Removed leaves? Gone to incinerator or shredder. All those insects, spiders, and fungi - gone. Your garden becomes biologically poorer.

Which insects and animals need leaves?

Springtails

These are the most numerous insects on Earth. They eat fungi in rotting leaves and are food for birds, spiders, and frogs. Without leaves: no springtails, no birds.

Aphid killers (ladybirds)

Adult ladybirds die in frost. But larvae overwinter under leaves in dormant state. They eat aphids next spring. Remove your leaves, and no aphid predators next summer.

Worms

Earthworms come to surface as leaves start rotting. They eat fungi and loose organic matter. Without leaves they stay deep in soil and soil structure does not improve.

Beetles

Many beetles (especially ground beetles) overwinter as larvae in leaf mould. The adults are insect hunters and help against slugs, vine weevils, and other pests.

Spiders

Many spiders lay eggs under leaves. The eggs hatch next summer. Spiders eat insects massively. A garden without leaves has fewer spiders, so more pest insects.

Frogs and toads

These are the big losers. They overwinter in deep soil, but juvenile frogs and toads shelter under leaves. Without leaves: freezing and drying out.
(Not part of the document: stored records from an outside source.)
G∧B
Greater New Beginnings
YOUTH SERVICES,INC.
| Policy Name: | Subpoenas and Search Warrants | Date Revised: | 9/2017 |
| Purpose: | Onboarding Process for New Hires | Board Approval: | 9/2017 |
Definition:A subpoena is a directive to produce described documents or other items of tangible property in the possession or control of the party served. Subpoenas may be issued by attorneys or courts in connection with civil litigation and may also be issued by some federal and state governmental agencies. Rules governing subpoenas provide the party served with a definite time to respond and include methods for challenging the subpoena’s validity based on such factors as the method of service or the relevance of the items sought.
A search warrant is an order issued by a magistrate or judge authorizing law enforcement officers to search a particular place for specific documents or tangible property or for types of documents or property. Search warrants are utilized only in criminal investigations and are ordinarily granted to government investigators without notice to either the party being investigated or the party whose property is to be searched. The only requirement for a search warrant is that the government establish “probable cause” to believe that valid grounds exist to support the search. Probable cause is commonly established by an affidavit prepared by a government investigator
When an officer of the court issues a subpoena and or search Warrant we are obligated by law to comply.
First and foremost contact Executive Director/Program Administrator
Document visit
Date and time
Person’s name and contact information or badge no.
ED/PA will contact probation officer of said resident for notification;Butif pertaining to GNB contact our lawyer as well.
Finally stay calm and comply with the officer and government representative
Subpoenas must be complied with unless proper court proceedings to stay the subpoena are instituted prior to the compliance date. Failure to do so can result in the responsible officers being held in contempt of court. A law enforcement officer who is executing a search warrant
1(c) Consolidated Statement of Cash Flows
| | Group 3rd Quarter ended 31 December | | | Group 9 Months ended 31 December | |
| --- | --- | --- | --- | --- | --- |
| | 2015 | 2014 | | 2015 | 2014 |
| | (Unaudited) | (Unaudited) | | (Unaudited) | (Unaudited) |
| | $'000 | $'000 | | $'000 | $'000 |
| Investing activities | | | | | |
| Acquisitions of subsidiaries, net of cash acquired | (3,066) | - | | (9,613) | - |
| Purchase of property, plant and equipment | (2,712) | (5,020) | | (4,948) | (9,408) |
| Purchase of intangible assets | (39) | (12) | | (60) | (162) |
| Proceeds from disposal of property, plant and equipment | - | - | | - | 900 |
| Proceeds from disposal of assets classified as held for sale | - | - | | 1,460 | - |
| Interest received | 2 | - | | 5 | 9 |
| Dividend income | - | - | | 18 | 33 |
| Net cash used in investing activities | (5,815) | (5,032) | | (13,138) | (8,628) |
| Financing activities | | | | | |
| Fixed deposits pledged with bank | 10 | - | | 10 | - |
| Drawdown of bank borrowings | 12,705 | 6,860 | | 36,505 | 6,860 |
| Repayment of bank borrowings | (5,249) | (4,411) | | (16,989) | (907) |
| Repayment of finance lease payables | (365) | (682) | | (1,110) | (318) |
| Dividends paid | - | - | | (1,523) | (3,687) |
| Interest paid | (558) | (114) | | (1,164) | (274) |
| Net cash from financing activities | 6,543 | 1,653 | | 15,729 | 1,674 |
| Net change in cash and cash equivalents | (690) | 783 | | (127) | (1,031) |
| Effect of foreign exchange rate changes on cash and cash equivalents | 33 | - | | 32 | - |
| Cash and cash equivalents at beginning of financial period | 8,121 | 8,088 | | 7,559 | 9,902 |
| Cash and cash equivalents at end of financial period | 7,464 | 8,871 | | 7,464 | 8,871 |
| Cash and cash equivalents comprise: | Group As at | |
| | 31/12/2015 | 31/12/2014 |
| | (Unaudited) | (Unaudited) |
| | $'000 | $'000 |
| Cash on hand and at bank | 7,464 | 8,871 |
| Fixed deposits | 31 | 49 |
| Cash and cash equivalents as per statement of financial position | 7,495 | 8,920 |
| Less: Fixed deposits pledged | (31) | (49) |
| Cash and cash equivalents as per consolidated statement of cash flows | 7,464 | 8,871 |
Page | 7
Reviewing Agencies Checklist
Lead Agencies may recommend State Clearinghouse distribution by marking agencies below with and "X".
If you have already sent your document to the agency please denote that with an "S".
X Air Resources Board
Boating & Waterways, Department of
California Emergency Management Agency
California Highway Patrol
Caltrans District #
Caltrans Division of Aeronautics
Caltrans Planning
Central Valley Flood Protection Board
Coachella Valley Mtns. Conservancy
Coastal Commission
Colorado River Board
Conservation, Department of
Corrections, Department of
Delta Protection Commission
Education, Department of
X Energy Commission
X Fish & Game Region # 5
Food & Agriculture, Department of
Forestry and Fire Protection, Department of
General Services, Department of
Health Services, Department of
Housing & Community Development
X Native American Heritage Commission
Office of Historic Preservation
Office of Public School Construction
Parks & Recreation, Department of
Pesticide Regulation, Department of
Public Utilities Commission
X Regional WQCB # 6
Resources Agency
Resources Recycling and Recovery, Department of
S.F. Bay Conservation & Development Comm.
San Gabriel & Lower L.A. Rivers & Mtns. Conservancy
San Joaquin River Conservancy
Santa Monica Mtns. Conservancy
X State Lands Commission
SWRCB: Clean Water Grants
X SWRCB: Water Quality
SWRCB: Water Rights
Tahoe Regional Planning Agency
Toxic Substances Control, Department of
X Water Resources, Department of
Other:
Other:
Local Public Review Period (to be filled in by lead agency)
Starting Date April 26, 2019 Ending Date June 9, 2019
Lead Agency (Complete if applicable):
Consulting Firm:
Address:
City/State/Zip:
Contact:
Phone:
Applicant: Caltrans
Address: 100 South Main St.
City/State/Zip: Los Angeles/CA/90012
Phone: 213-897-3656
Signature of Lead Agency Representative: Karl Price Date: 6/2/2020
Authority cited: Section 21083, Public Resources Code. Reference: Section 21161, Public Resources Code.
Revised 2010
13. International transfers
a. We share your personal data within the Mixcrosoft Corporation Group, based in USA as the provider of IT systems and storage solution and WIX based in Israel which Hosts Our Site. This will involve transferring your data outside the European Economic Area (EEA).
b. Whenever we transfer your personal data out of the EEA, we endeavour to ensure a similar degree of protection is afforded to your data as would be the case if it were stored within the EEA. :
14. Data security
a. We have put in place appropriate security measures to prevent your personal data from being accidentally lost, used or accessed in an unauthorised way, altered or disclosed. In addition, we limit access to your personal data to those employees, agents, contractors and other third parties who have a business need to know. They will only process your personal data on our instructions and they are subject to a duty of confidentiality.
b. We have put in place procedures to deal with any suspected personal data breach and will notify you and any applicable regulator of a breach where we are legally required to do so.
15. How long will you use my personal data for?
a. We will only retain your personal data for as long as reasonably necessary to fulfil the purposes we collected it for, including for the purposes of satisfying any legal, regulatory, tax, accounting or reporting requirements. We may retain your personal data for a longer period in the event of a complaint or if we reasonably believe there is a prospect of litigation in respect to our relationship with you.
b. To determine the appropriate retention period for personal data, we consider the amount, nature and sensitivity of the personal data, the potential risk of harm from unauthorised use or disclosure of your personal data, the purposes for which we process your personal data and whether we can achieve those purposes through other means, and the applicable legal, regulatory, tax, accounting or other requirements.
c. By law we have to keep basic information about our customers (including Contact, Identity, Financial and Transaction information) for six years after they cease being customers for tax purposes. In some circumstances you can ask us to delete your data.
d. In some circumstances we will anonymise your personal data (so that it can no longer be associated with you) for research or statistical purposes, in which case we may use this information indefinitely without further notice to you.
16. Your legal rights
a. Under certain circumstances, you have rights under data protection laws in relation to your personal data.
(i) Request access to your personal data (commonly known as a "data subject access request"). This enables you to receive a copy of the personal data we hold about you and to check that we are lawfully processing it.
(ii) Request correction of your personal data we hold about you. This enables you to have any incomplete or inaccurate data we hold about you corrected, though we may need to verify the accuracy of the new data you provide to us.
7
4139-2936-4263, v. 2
How much leaf should you leave?

This is where nuance matters. You do not want your whole garden to be one leaf heap. Here is a practical division:

50% of leaves away

This is keeping clean where necessary:

  • Near door and patio (paths clear)
  • On grass where you walk or play
  • On borders where leaves smother plants (too much moisture)
  • In cracks between paving (weeds grow from there)

You can compost or shred this leaf.

50% of leaves left

This is needed for biodiversity:

  • Garden corners: Unreachable places (back corner, against hedge, under shrubs)
  • Shaded spots: Where leaves do not stay nice anyway and insects prefer living there
  • Under shrubs: Especially under dense low-growing shrubs (boxwood, privet, hypericum)
  • Loose leaf piles: Bundle leaves in corners as "insect food" or "wildlife corner"

Put a sign "food for insects" if you feel uncomfortable about mess.

Where you be careful with leaves

Diseased leaves

Leaves from trees with spores (rust, powdery mildew, leaf spot) must go. This spreads diseases to new growth in spring. Do NOT put in compost - discard or burn.

Healthy leaves: leave them. Diseased leaves: remove them.

Walnut leaves

Walnuts produce juglone, a substance toxic to many plants. Walnut leaves must go or at least hidden in corners where you want nothing else.

Oak leaves, beech leaves, birch leaves: fine. General autumn leaves: fine.

FAQ

Do leaves cause weed growth?

No. Leaves actually suppress weeds through shading. Weeds grow more when you remove leaves and expose soil.

Do leaves smother my plants too much?

Only heavy, wet leaf piles (more than 10 cm). Normal autumn leaves cause no pressure. Young plants can disappear under 2-3 cm leaf, so remove leaf around those.

Mature plants? No problem.

Can leaves go away in spring or must I do it now?

Can be done in spring. Leaves rest quietly until March/April. Then it goes fast as earth warms. You can still clear in spring. But doing it now is better because then you still have the option later.

Do leaves provide slug shelters?

Yes, but slugs also eat leaves, so they eat their shelter. Also: spiders and beetles eat slugs. Leaves lead to more predators of slugs. Balance.

How long until leaves are gone?

2-4 months. By March/April leaves at the bottom are already leaf mould (humus). By May it is basically gone.

Step-by-step

Step 1: Decide what must go

Ensure patio, paths, and critical spots are clean. This is your 50% removal.

Step 2: Decide where leaves stay

Choose garden corners, undersides of shrubs, and shaded spots. This becomes your "insect food corner".

Step 3: Bundle leaves in corners

Gather the leaves you keep in loose piles in those corners. Do not compress. Insects want space.

Step 4: Leave until March/April

No maintenance needed. Leaves do their own thing.

Step 5: Clear in spring

In April/May leaves disappear fast with warmth. Then you can still clear if you wish.

The benefits by spring

Spring is better. Fewer slugs (many do not overwinter). More insects (they emerge from leaves). More birds (they eat more insects). More flowers (soil microbes fed the previous year through leaves).

This is not myth. This is ecological reality.